*** Opening Material for this exercise ***
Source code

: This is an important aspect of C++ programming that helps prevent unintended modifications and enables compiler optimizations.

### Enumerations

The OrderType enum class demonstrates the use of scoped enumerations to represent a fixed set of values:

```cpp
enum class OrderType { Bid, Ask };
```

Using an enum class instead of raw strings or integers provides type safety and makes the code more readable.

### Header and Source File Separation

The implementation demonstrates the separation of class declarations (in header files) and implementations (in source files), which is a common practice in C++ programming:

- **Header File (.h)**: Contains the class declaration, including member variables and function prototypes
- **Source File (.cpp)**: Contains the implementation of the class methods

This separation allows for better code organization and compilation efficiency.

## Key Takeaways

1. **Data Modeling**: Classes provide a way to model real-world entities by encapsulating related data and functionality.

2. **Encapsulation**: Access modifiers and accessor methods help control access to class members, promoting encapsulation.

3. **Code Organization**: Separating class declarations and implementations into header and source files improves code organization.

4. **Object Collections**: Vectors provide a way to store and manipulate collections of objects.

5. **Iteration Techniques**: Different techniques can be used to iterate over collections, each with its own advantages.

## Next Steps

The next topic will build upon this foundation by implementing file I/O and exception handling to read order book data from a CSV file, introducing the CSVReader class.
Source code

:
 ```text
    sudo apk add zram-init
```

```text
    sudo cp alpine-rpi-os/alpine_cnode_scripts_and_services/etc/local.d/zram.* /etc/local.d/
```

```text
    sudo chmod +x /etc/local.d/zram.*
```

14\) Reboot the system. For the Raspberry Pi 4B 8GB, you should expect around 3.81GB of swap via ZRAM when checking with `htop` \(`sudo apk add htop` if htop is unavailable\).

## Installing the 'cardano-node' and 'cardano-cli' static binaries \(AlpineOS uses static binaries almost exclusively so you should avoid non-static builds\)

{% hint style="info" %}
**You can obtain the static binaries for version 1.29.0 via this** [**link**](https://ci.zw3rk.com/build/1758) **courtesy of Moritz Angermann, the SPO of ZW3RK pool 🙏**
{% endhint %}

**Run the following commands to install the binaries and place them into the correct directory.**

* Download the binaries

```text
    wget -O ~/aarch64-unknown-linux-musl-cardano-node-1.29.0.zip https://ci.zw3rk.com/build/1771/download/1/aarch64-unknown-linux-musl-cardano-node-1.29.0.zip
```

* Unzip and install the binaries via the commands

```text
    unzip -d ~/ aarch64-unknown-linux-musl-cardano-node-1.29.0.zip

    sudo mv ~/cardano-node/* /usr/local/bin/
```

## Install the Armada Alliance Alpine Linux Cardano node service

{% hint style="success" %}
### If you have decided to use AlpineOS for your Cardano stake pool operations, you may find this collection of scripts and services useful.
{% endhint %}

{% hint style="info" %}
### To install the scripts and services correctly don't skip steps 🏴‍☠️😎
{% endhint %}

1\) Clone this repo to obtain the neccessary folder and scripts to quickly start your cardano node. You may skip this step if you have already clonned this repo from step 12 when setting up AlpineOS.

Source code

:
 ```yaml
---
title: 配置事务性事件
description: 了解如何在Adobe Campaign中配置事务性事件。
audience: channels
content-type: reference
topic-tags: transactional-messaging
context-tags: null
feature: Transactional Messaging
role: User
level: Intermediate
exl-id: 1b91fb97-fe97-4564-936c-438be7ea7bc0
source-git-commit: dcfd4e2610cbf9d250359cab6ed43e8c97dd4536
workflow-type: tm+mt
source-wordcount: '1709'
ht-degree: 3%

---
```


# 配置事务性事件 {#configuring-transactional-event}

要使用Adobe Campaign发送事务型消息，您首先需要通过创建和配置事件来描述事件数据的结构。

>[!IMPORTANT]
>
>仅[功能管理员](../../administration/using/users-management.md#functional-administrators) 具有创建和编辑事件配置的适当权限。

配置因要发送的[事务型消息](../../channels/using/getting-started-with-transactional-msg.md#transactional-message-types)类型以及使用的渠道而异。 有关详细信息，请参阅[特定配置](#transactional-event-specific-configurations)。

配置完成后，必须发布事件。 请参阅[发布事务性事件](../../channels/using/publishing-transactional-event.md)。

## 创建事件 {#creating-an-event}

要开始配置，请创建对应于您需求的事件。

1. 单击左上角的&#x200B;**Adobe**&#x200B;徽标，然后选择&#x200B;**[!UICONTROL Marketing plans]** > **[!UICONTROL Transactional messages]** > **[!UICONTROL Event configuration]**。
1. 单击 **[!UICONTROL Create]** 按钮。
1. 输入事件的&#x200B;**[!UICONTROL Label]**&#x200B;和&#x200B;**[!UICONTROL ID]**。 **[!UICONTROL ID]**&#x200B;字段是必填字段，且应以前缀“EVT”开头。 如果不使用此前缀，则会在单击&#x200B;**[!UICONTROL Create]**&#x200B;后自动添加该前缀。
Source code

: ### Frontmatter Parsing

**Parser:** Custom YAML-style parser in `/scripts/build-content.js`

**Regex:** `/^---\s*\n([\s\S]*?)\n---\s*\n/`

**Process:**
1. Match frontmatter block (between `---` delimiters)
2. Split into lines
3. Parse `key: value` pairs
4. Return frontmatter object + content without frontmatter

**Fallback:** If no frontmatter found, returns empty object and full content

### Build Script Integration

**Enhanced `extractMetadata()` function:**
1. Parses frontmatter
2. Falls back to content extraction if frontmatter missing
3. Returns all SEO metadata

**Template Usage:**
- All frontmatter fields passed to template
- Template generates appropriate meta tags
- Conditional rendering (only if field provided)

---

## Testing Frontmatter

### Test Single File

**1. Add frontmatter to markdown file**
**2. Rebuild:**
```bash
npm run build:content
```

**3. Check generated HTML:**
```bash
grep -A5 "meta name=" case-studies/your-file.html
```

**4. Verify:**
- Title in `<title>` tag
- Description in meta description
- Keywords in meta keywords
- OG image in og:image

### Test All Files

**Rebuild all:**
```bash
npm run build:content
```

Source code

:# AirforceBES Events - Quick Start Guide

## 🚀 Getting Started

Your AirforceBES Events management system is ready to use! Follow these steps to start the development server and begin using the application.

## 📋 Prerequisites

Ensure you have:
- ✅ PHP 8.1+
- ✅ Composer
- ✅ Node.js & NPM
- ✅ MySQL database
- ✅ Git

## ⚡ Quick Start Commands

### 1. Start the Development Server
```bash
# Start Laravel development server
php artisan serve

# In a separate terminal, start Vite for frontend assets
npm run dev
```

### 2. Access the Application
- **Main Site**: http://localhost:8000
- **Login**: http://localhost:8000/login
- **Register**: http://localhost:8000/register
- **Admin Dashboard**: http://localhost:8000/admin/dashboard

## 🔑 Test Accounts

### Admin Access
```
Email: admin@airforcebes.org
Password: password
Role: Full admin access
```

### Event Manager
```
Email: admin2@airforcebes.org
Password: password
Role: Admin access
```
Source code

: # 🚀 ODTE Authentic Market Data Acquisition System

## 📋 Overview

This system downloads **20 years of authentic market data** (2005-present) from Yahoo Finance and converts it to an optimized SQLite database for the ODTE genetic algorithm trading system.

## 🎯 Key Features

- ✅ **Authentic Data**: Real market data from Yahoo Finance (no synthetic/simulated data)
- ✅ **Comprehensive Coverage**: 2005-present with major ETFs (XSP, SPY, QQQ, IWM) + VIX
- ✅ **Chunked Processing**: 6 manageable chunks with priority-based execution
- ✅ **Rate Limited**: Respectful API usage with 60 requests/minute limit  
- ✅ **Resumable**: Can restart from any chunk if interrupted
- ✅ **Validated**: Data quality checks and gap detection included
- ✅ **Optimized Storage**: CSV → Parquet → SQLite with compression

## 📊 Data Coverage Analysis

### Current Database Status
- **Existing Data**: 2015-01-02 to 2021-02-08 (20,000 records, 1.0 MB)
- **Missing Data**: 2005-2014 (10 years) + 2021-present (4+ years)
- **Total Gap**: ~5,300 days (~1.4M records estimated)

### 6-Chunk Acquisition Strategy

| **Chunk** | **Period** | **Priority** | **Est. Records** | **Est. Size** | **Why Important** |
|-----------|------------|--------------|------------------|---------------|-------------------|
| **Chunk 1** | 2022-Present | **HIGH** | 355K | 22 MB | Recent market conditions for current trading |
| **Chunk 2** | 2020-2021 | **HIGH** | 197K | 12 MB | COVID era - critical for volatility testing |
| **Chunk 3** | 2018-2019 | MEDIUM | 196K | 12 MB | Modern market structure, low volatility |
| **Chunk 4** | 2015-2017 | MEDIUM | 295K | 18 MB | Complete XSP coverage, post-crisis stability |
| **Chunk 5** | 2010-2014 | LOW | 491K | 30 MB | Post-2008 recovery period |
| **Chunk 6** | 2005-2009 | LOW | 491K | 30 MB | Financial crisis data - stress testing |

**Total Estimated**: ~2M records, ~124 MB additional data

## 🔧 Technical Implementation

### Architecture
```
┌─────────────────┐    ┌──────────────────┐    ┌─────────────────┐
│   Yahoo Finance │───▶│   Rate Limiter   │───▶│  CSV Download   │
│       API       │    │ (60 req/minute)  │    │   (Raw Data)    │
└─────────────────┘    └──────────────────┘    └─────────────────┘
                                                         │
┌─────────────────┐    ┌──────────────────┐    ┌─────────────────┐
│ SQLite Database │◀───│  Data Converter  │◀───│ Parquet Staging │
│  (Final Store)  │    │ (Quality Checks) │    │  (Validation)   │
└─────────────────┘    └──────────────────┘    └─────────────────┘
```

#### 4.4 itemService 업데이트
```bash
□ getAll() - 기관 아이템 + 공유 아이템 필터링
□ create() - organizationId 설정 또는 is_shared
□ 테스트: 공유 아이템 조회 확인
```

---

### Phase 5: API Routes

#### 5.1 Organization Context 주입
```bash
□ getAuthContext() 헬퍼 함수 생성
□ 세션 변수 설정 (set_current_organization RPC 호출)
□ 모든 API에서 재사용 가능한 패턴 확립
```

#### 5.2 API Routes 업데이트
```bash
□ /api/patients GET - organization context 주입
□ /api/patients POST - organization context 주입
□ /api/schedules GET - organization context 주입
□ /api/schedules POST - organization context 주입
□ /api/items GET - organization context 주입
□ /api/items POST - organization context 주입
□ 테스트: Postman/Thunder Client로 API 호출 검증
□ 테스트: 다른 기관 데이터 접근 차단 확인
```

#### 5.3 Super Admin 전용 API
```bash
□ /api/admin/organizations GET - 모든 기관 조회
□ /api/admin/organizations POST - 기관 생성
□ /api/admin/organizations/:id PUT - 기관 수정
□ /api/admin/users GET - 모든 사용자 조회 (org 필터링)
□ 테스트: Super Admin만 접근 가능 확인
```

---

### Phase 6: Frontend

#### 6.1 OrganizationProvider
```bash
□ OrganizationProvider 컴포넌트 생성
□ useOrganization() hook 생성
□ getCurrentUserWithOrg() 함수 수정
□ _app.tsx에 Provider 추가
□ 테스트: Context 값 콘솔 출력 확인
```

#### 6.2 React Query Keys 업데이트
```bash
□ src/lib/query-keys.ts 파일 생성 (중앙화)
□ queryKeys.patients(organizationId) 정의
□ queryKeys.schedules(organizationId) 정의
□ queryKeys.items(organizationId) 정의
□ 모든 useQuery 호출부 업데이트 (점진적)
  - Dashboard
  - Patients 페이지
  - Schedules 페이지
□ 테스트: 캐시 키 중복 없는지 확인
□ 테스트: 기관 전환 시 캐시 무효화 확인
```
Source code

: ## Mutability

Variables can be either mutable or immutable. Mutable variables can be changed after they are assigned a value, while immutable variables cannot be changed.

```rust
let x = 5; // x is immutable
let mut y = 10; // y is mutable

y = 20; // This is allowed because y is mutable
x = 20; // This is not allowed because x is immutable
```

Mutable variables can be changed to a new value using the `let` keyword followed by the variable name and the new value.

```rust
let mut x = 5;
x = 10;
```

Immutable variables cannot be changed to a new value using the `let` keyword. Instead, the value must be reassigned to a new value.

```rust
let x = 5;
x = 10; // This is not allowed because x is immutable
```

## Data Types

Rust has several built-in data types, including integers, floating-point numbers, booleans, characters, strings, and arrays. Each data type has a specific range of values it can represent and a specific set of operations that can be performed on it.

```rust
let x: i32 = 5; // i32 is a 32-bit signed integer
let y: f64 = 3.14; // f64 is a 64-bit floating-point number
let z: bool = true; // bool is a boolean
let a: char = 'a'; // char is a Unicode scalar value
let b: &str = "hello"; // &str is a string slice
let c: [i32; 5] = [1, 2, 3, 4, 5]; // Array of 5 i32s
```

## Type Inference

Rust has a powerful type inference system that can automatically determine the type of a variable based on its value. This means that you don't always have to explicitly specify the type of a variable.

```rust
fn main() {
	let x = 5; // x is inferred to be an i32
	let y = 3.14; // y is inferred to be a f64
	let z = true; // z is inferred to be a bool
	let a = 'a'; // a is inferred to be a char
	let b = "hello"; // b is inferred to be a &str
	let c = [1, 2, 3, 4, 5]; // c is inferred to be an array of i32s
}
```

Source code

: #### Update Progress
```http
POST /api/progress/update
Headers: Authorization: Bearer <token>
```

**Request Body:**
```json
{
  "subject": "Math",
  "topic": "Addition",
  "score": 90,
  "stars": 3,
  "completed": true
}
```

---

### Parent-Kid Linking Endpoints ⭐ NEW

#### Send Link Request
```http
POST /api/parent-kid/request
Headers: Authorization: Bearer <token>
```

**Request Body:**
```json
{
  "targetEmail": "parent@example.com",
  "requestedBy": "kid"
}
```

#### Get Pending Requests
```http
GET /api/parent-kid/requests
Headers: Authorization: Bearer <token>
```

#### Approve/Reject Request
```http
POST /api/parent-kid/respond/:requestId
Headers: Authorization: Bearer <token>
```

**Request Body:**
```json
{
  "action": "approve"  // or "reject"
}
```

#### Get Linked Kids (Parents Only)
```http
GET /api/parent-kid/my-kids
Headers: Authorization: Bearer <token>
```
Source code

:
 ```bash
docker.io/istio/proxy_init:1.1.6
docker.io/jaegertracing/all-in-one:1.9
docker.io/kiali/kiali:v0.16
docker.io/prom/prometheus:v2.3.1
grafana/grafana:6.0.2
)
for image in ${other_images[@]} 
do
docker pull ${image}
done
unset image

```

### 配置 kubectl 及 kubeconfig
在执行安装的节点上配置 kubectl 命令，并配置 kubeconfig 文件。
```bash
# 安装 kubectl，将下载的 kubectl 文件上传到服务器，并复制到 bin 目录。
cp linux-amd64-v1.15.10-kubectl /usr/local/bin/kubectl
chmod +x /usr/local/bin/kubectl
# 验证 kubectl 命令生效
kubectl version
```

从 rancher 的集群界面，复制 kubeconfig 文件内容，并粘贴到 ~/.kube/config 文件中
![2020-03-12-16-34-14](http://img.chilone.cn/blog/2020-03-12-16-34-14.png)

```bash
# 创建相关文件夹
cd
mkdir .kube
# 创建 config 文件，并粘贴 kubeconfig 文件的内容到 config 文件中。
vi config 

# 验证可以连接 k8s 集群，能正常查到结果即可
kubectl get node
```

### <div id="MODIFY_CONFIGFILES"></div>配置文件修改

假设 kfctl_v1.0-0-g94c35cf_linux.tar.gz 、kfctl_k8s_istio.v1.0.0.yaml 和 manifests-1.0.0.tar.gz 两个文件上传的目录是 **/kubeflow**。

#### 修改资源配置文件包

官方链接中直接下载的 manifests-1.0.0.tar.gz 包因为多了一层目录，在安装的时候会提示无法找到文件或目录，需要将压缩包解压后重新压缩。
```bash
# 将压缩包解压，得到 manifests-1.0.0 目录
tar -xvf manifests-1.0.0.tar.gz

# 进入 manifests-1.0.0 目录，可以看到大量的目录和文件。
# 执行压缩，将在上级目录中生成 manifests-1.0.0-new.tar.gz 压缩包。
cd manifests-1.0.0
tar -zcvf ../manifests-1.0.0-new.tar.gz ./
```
*** Closing Material for this exercise ***
What is being asked: Every line of the listing that includes the word "https" belongs in the answer.

Your solution:
**You can obtain the static binaries for version 1.29.0 via this** [**link**](https://ci.zw3rk.com/build/1758) **courtesy of Moritz Angermann, the SPO of ZW3RK pool 🙏**
    wget -O ~/aarch64-unknown-linux-musl-cardano-node-1.29.0.zip https://ci.zw3rk.com/build/1771/download/1/aarch64-unknown-linux-musl-cardano-node-1.29.0.zip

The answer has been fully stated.